The horror 'King' visits Manchester


MANCHESTER -- The master storyteller did not disappoint. Stephen King, now 62, author of more than 50 books, held a sold-out audience of approximately 800 people at the Manchester Elementary Middle School gym enthralled Wednesday night, first with a reading from a chapter in his latest book, "Under the Dome," and then with a follow up question-and-answer session.

King was introduced at the event, which was sponsored by the Northshire Bookstore, by fellow writer and Dorset resident John Irving.

After taking the opportunity to respond to critics and book reviewers who have critiqued both his work and King's for excessive length, Irving described King as one of the best storytellers around today and someone "who has been appalling us for years" -- in an enjoyable, entertaining and thought provoking way, he said.

What frightens people the most about King's work is not the creepy, strange and bizarre characters that populate his novels, but rather, "the wondrous display of human error," he said.

"It's what is human about the devil which makes that character so terrifying," Irving said. "The real horror comes from regular people."

King then took the stage to an enthusiastic ovation and began by urging the audience to go out and support local independent bookstores, like the Northshire, noting that a price war between Wal-Mart and Amazon Books had driven down the price of his book to $9 -- a level at which smaller bookstores could not hope to compete.

Then, before stating his reading, he gave the audience a bit of background about the long and winding road the tale took before falling into place.

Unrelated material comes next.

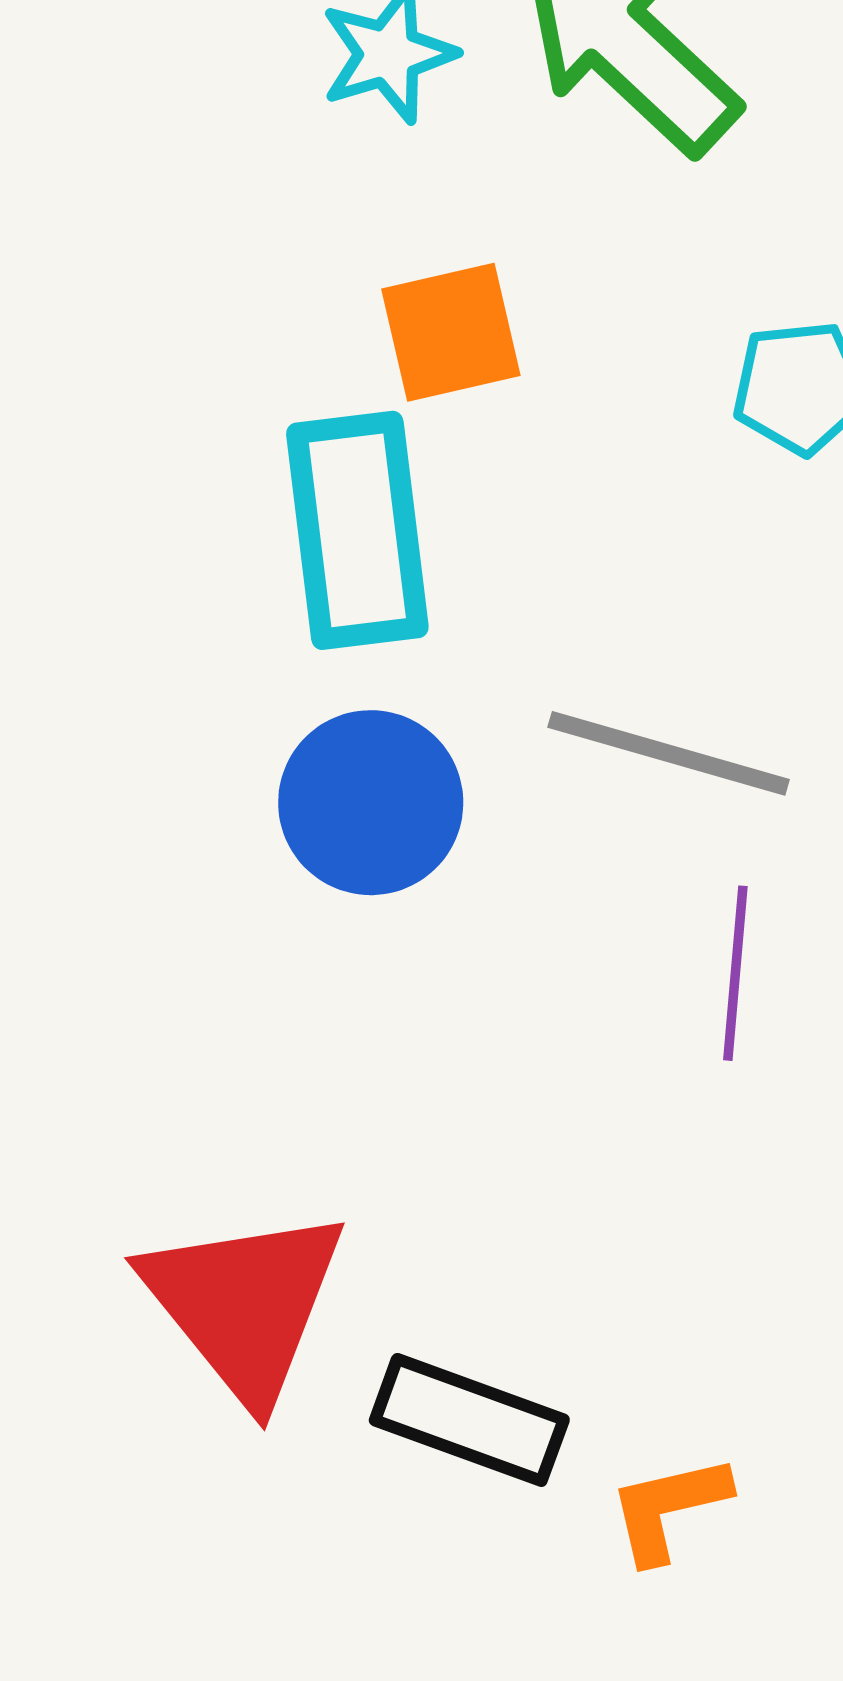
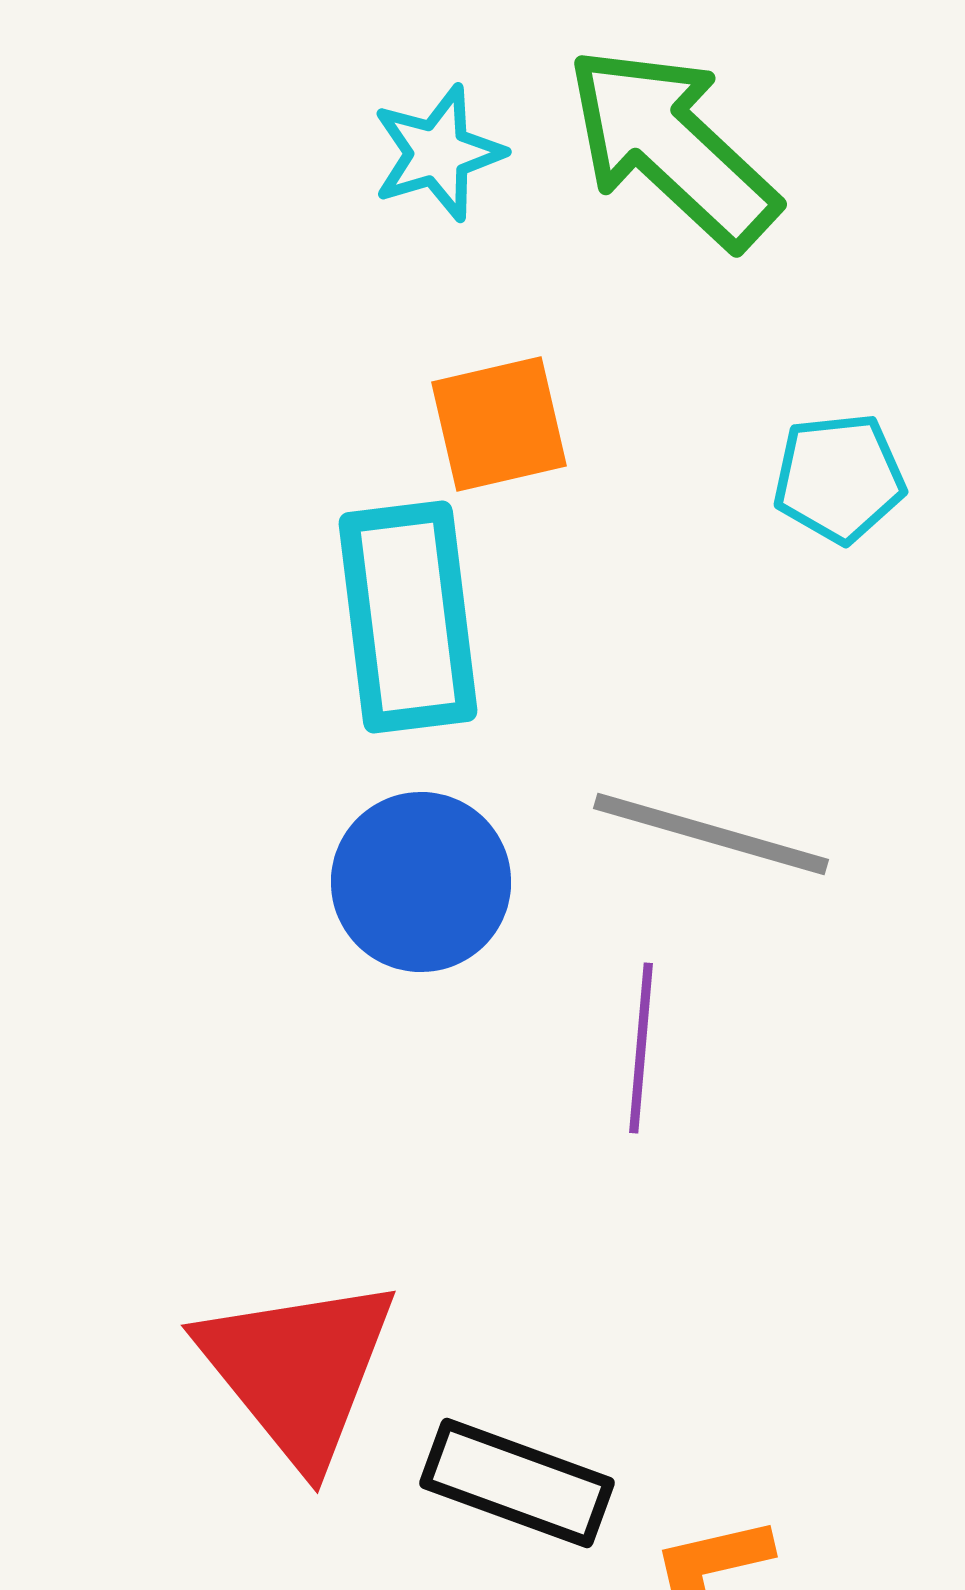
purple line: (735, 973) -> (641, 1048), moved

It may have been worth the wait -- "Under the Dome" made it's debut on the New York Times best seller list last week at Number 1.

He first started the book in 1976 and wrote about 75 pages before stopping. He picked up the thread of the tale again a few years later, but the idea veered off in another direction and turned into a different book, he said.


"And then, for a long time, it just left my mind," he said. "But good ideas stay, and this one came back to my mind during a long plane ride to Australia." By the time he arrived there, he had the book more or less fully plotted out, he said.

"Under the Dome" is the saga of a small town in Maine named Chester's Mills, whose residents woke up one day to discover that an enormous transparent dome has descended over the town, setting the stage for the novel's principle bad guy, the town's second selectman and police chief named "Big Jim" Rennie, to begin a takeover of the town's government. To expand his power and the size of the police force, Rennie provokes a riot at a local supermarket in town. It was this scene, concluding with a frenzied crush as the beer coolers were broken into, that King read for about 30 minutes to an audience which seemed to be paying rapt and close attention.

King was last in Manchester four years ago when he appeared at a fund-raising event with John Irving at Maple street School in Manchester. His speaking appearances are relatively rare, and his audience came from some distances -- Ohio and North Carolina in two instances -- to hear his presentation, which was often animated and energetic, with arm and hand gestures punctuating his talk.

Afterward, King took questions from the audience. One questioner asked how he felt when he went back and re-read earlier books he had written. He said he sees some areas where a story went well, others when he could have done better. King said he always liked "The Shawshank Redemption," presumably referring to the novella he published in 1982 called "Rita Hayworth and the Shawshank Redemption," which was the basis for a movie released in 1994.

"(Sometimes) I go back and get a sense of despair," he said. "I start off each project hoping it will go well. Usually, I'm like a shark, I have to keep moving and eating, but I certainly have books that I like."

Another questioner asked what was his first inspiration to start writing. He replied that, while a child he had been sick for a long time, about a year, and to entertain himself he started copying stories from comic books. His mother encouraged him to write something original, and one thing led to another, he said.

The subject of book length, which Irving touched on during his introduction of King, came up again during the questioning, At nearly 1,100 pages, "Under the Dome" is not an unusual length for one of his stories, and King recounted a discussion with a former editor from an earlier book who told him he needed to trim 400 pages from the manuscript he had submitted. Nothing was wrong with the writing, the editor said -- it was just too long.

"When you write a long book, every review at some point says this -- ‘(It) could have used a good editor! -- this is self-indulgent,'" King said. "What do you want? You want TV? Go watch TV."